▶ [ASSIGNMENT]: Copy the sea spray sunburst thread from "## SquarePeg (May 23, 2021)" up to and including "smoke665 (May 24, 2021)", replacing "onion bokeh" with "bubble bokeh".

▶ [TEXT BLOCK]:

▬▬▬

# Sunburst with a lens covered in sea spray



## SquarePeg (May 23, 2021)

I kind of like the cool onion bokeh effect but couldn't recreate this if I tried.  



OBX Sunrise by SharonCat..., on Flickr


----------



## smoke665 (May 24, 2021)

Maybe you should patent a "Sea Spray" filter? Think of it, you could be the next Instagram fad! LOL

Great shot by the way!


----------



## SquarePeg (May 24, 2021)

Strangely, the sea spray/dirty lens didn't really impact the other photos.  Maybe because this one was so stopped down and I was focusing on something very close?  The photos I took after this don't show any spots.


----------



## weepete (May 24, 2021)

I really like this shot, you've got one hot pixel in the sand I'd clone out but it's really lovely shot and I like the oof effect of the spray with the vertical split. Cracking photo!


----------



## SquarePeg (May 24, 2021)

weepete said:


> I really like this shot, you've got one hot pixel in the sand I'd clone out but it's really lovely shot and I like the oof effect of the spray with the vertical split. Cracking photo!



Good eye!  Missed that during my edit.


----------



## jeffashman (May 25, 2021)

That a great shot! I really like the effects!


----------

▬▬▬

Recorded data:
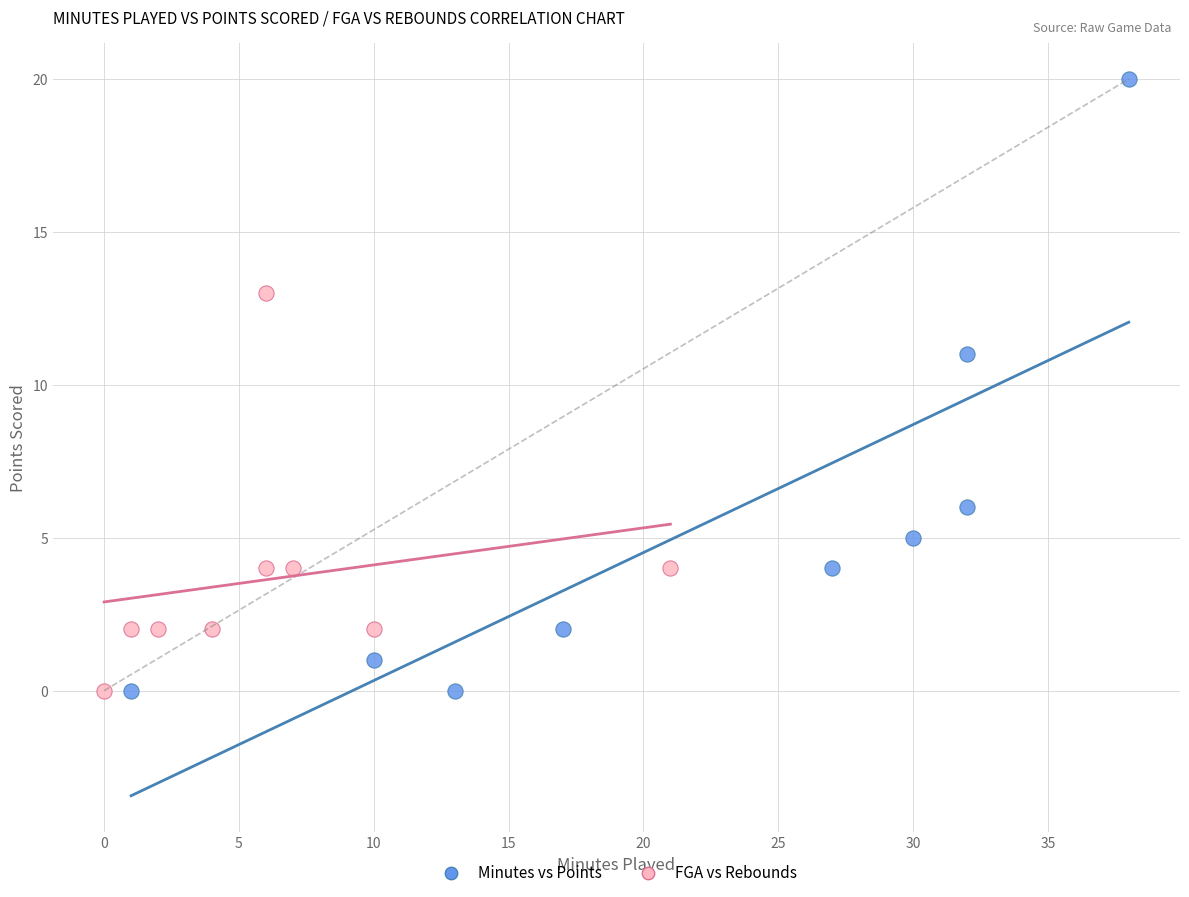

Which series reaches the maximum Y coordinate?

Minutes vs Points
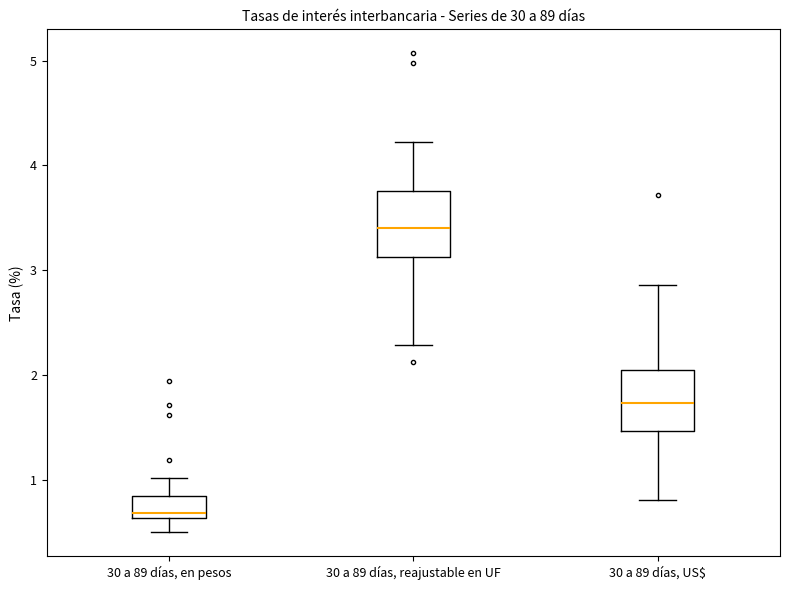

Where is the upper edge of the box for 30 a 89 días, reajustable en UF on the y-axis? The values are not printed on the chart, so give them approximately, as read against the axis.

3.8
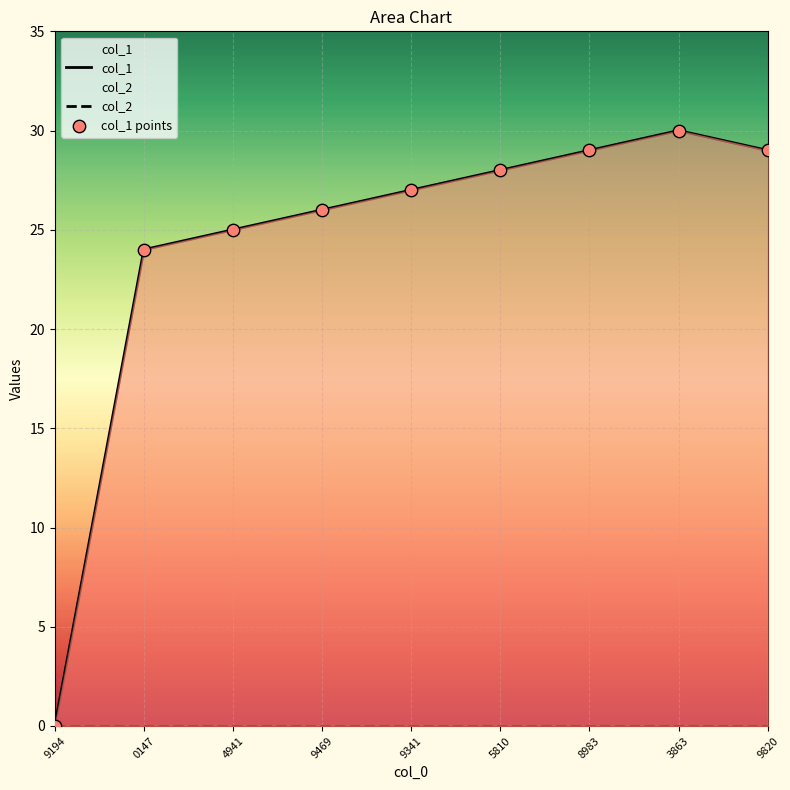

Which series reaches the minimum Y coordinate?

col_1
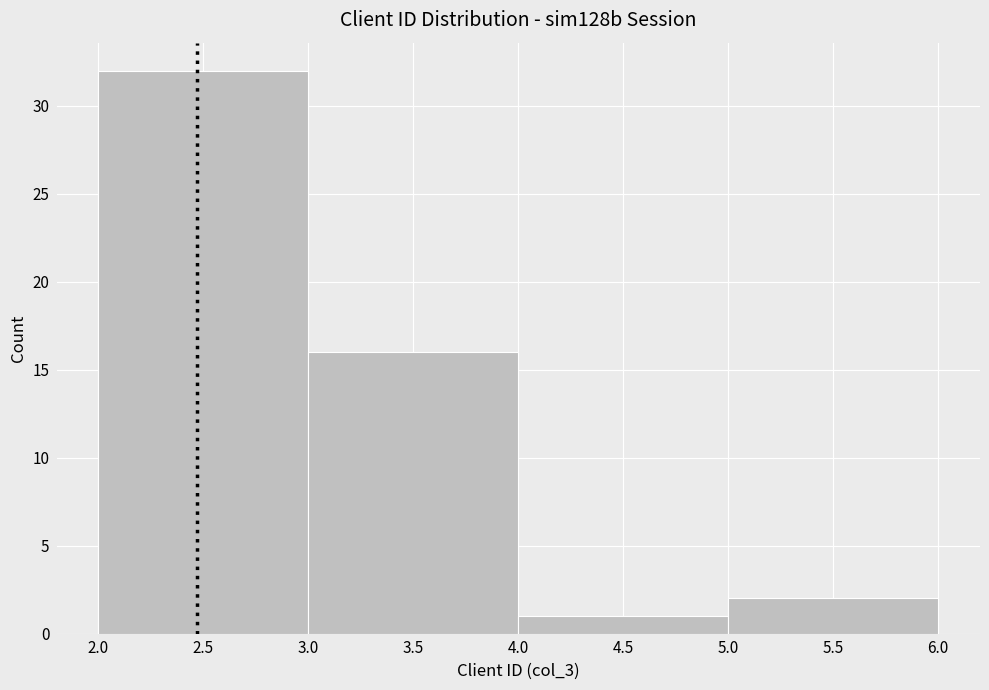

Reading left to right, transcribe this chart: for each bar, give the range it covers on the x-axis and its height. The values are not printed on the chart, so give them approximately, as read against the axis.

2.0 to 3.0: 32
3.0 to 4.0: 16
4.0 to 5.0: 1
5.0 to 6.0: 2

▬▬▬

▶ [TASK RESPONSE]:
## SquarePeg (May 23, 2021)

I kind of like the cool bubble bokeh effect but couldn't recreate this if I tried.  



OBX Sunrise by SharonCat..., on Flickr


----------



## smoke665 (May 24, 2021)